Start of EXCERPTED TEXT

Am I missing something? The offa and k9 show no negative data for that dog. A vertical pedigree is worthless as a breeding tool if negative data is not entered.


----------



## Farley Rocks!

OH! So I have to put Farley on K9 data!!! I kept checking for him and wondering why he was not on there. :doh:


----------



## Ash

To enter it is personal choice. Usually when you talk to a Breeder or Owner about a certain dog/litter you may ask about the dog you are wanting to know about. If you are polite and well mannered in the way you ask usually they will have no problems filling in the blanks for you. If you asked me whats the deal whatever dog I would gladly tell you the situation. I don't think it would really matter people who are not going to be dealing with that Breeder or that particular dog. If you were buying a puppy or getting a stud service of course you all the right to ask. Most the time with people who stay on top of there K9data listings if the dog is 4 years old was shown as puppy and they have no eye clearence listed and have never produced a litter or the Breeder had owned the dog up to 2 yrs of age or a little after and ownership changes, or the the honorifics box says spayed or nuetered you may assume the dog did not pass a particular clearence. As always this may not be the case so be careful what you assume and don't run through a place screaming it. As some have also said some don't list on K9data they don't have a computer or are older folks that may not know how (sorry but you all know what I mean). Sometimes and Eye or Heart clearence may not show up. After you get the dog tested they will give a paper with all the information and you fill out the back and send it to CERF (for Eyes) and they will list it on the CERF site and OFA site. Its costs something like $7.50 for listing some Breeders just keep the paper and copy it for puppy packages. This is the exact same clearence. You still anyways would want to see all 4 clearences on paper before you get your puppy. OFA also lists some negitive clearence you just have to used "advanced search" and put the information that you want to see in the boxes. You are right it will not show a quarter of the Goldens that have had problems. That was longer then I intended. I hope that helps and feel free to ask anything you are further wondering about. Again, usually asking the Breeder not for nosey purposes is fine.


----------

End of EXCERPTED TEXT

Write out the part of the forum thread on dog health clearances from "Am I missing" up to and including "## Farley Rocks!", word for word.

Start of GIVEN MATERIAL

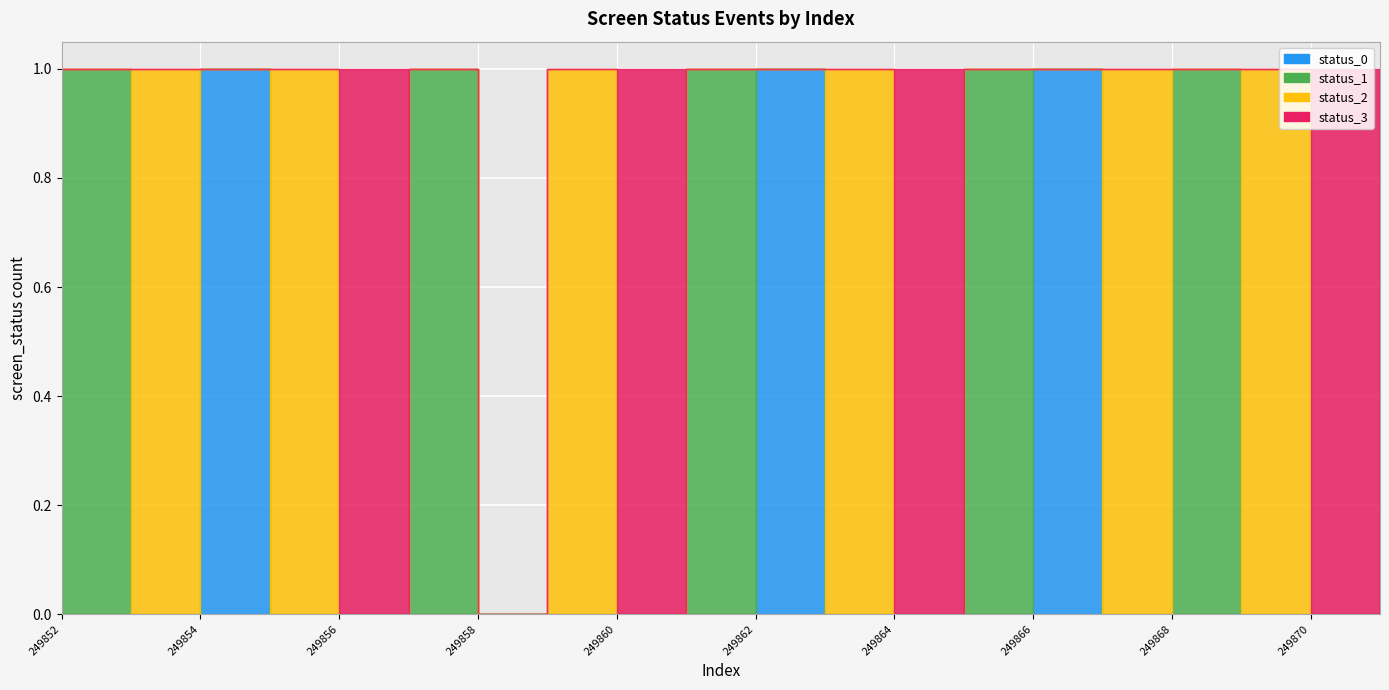

True or false: status_2 has more than 2 interior local peaks.

True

End of GIVEN MATERIAL

ANSWER SPACE →
Am I missing something? The offa and k9 show no negative data for that dog. A vertical pedigree is worthless as a breeding tool if negative data is not entered.


----------



## Farley Rocks!